* Text to read:
= = = = = = =

Rate limiting is a control mechanism that dictates how often a user can access an API within a certain time frame. It prevents abuse and ensures fair resource usage among multiple clients.

1. What is Rate Limiting?
In the context of REST APIs, rate limiting refers to controlling the number of requests a client can make to an API within a specified period. If the API request count exceeds the threshold defined by the rate limiter, all the excess calls are blocked. Rate limiting is vital for maintaining the server performance, ensuring fair usage across users/clients, and protecting against abuse (such as Denial of Service (DoS) attacks, Brute force attacks, data scrapping, etc.) or spikes in traffic that could overload the system.
Rate limiting is most important for paid APIs because they often operate on a pay-per-call or quota-based pricing model. When clients make frequent or high-volume API requests, rate limiting helps to avoid unintentional overages that can lead to unexpectedly high bills.
The following rules can be examples of rate limiting an API:
- A client can send no more than 20 requests per second.
- A client can send no more than 1000 requests within a minute.
- A client can send no more than 100,000 requests per day.
When accessing an API, when the rate limit is reached, the server generally responds with HTTP Status Code 429 (Too Many Requests). The response headers shall communicate the rate limit condition(s) and include a Retry-After header indicating how long to wait before making a new request.
Rate limiting is NOT always based on the number of requests made to the server. Some providers may count the usage of server resources between the requests.
2. HTTP Response Code and Rate Limit Headers
Suppose we have an API that allows up to 100 requests per minute, and the client has exceeded this limit. After the limit is breached, the client will get an HTTP Status Code 429 response with the following sample response headers.
HTTP/1.1 429 Too Many Requests
Content-Type: application/json
Retry-After: 60
X-RateLimit-Limit: 100
X-RateLimit-Remaining: 0
X-RateLimit-Reset: 1691172000
{
"message": "Rate limit exceeded. Please wait before making more requests."
}
This response lets the client know they’ve exceeded the allowed rate and provides a precise wait time before retrying.
The following table summarizes standard Retry-After and additional headers (part of the new standardized RateLimit header framework) used to communicate the rate limits and related information:
| HTTP Header | Description | Example Value |
|---|---|---|
| Retry-After | Amount of time (in seconds) or a specific date/time when the client should retry after hitting the limit. | 60 or Wed, 21 Oct 2023 07:28:00 GMT |
| RateLimit-Limit | Indicates the request quota in the time window. | 200 |
| RateLimit-Remaining | Indicates remaining requests quota in the current window. | 50 |
| RateLimit-Reset | Indicates the time remaining in the current window, specified in seconds. | 120 (seconds) |
Apart from standard headers, we can use custom rate-limit headers to convey specific information based on the requirements. Such as:
| Custom Header | Description | Example Value |
|---|---|---|
| X-RateLimit-Type | Specifies the rate limit type, such as “user” for user-specific limits or “application” for client application-wide limits. | user / application |
3. Types of Rate Limits?

= = = = = = =

* What you will do:
1. Using the text on API rate limiting, decide whether each statement agrees with it: (a) when the rate limit is reached, the server generally responds with HTTP Status Code 429; (b) rate limiting is always based on the number of requests made to the server; (c) the RateLimit-Reset header gives the time remaining in the current window in minutes. Answer yes or no for each and quote the words of the text that decide it.
2. Reproduce the part of the text on API rate limiting between "2. HTTP Response" and "time before retrying.", inclusive, without changing a word.

* Information supplied:
= = = = = = =

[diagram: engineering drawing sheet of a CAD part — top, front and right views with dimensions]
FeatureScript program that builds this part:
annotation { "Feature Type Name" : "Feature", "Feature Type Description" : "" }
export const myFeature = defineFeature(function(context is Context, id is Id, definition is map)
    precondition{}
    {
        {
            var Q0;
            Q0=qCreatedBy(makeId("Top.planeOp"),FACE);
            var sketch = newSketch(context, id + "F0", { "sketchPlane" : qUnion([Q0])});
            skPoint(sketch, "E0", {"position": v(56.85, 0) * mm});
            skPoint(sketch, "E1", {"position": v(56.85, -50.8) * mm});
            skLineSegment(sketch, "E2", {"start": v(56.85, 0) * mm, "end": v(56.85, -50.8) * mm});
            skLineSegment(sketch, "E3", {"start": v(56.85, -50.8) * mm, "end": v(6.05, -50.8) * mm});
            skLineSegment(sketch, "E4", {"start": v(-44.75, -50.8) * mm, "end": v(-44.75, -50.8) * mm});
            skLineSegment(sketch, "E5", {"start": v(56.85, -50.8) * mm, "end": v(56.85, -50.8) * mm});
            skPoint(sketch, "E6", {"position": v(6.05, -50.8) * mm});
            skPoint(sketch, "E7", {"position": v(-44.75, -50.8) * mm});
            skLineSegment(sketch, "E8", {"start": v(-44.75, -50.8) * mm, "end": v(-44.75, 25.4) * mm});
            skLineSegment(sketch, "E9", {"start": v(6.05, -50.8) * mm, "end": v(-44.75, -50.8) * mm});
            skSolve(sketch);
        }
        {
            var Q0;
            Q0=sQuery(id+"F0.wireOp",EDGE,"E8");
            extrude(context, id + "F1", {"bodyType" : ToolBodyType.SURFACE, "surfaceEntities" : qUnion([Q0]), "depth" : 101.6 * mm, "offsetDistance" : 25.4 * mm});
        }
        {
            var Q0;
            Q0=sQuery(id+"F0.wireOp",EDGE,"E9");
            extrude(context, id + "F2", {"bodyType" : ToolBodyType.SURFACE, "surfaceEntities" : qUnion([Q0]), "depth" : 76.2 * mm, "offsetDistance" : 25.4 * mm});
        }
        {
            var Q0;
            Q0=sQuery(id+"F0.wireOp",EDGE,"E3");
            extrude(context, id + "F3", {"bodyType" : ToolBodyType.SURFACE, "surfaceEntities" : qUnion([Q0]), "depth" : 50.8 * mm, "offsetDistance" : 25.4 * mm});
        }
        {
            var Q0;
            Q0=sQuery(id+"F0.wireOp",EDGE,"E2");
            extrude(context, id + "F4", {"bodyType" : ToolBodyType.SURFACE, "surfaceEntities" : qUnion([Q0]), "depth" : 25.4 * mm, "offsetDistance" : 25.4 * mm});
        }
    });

= = = = = = =

* Solutions:
1.
(a) Yes: "when the rate limit is reached, the server generally responds with HTTP Status Code 429 (Too Many Requests)"
(b) No: "Rate limiting is NOT always based on the number of requests made to the server."
(c) No: "Indicates the time remaining in the current window, specified in seconds."

2.
2. HTTP Response Code and Rate Limit Headers
Suppose we have an API that allows up to 100 requests per minute, and the client has exceeded this limit. After the limit is breached, the client will get an HTTP Status Code 429 response with the following sample response headers.
HTTP/1.1 429 Too Many Requests
Content-Type: application/json
Retry-After: 60
X-RateLimit-Limit: 100
X-RateLimit-Remaining: 0
X-RateLimit-Reset: 1691172000
{
"message": "Rate limit exceeded. Please wait before making more requests."
}
This response lets the client know they’ve exceeded the allowed rate and provides a precise wait time before retrying.